*** Text Section Begins ***
SpeechLLM

Repository adapted from https://github.com/skit-ai/SpeechLLM/tree/main

Propose the training and testing of Speech LLMs for speaker characterization and summarization, adapted for the CLSP grid.

Options Available right now

Datasets

The following datasets have been adapted and can be used for training, with the following fields:

dataset	train split	dev split	test split	fields
Crema-D	train	dev	test	6 Cat. emotions, gender, transcript
Common Voice EN v11	train	dev	test	nationality, age (decade), gender, accent (16 nationalities), transcript
IEMOCAP	ses01-03	ses04	ses05	4 Cat. emotions, gender
Librispeech	train-clean-100, train-clean-360, train-other-500	dev-clean, dev-other	test-clean, test-other	gender, transcript
MSP podcast	train	validation	test	8 Cat. emotions, gender
Switchboard	train	validation	test	transcript, summary
VoxCeleb1	dev	test	test	gender, accent (from nationality)
*** Text Section Ends ***
*** Provided data Section Begins ***
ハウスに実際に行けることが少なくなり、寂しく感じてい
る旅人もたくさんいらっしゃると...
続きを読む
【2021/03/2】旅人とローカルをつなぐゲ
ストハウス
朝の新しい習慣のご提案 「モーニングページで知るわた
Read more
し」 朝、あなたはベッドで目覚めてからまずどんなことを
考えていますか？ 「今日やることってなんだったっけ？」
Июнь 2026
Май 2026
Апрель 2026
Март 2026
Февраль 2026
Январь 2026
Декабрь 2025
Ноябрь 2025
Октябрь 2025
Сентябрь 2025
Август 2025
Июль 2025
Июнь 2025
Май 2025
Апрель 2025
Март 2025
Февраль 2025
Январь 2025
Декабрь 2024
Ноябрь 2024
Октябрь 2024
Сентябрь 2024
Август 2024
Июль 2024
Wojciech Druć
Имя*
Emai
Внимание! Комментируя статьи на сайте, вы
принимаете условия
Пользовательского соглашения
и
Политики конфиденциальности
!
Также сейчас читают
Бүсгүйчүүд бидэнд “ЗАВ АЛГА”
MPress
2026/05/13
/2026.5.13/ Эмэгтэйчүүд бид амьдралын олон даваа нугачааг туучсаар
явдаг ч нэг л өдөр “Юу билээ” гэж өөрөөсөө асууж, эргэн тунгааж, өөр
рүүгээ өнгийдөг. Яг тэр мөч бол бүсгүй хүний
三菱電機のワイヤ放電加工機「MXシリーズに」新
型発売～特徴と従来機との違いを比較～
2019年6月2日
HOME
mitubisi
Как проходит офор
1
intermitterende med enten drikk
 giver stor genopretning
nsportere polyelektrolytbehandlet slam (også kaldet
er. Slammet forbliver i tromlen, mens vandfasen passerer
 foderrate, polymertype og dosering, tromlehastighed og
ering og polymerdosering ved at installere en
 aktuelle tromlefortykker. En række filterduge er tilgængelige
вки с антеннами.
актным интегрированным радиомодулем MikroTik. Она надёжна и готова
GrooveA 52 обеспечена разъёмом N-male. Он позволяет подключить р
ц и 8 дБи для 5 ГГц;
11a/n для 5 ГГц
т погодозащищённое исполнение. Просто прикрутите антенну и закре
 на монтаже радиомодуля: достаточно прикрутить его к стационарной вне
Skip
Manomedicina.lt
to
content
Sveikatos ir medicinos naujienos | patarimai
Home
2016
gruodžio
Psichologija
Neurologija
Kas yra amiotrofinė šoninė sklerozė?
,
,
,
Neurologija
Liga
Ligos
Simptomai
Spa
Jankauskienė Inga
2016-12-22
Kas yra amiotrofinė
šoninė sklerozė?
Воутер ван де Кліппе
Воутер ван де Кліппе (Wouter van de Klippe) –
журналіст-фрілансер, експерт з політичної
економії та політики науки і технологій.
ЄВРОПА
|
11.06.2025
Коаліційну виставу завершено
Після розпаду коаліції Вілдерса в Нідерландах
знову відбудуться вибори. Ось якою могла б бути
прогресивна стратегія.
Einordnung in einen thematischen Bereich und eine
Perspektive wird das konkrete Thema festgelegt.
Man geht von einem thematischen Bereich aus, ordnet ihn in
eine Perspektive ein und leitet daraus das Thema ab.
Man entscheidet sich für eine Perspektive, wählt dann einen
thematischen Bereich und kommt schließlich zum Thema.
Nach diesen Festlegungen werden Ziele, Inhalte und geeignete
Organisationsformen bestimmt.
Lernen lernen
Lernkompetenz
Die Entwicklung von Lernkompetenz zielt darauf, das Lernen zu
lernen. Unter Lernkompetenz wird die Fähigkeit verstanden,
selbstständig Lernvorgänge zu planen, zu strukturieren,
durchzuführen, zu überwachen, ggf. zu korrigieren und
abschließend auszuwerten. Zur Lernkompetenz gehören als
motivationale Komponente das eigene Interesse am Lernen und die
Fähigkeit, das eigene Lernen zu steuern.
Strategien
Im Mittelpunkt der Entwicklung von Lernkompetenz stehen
*** Provided data Section Ends ***
» Task set:
1 – Please reproduce the SpeechLLM text word for word, from "Repository adapted from" up to and including "the CLSP grid.".
2 – In the SpeechLLM text, which split of IEMOCAP serves as its test split?

» Activity answers:
1 –
Repository adapted from https://github.com/skit-ai/SpeechLLM/tree/main

Propose the training and testing of Speech LLMs for speaker characterization and summarization, adapted for the CLSP grid.

2 – ses05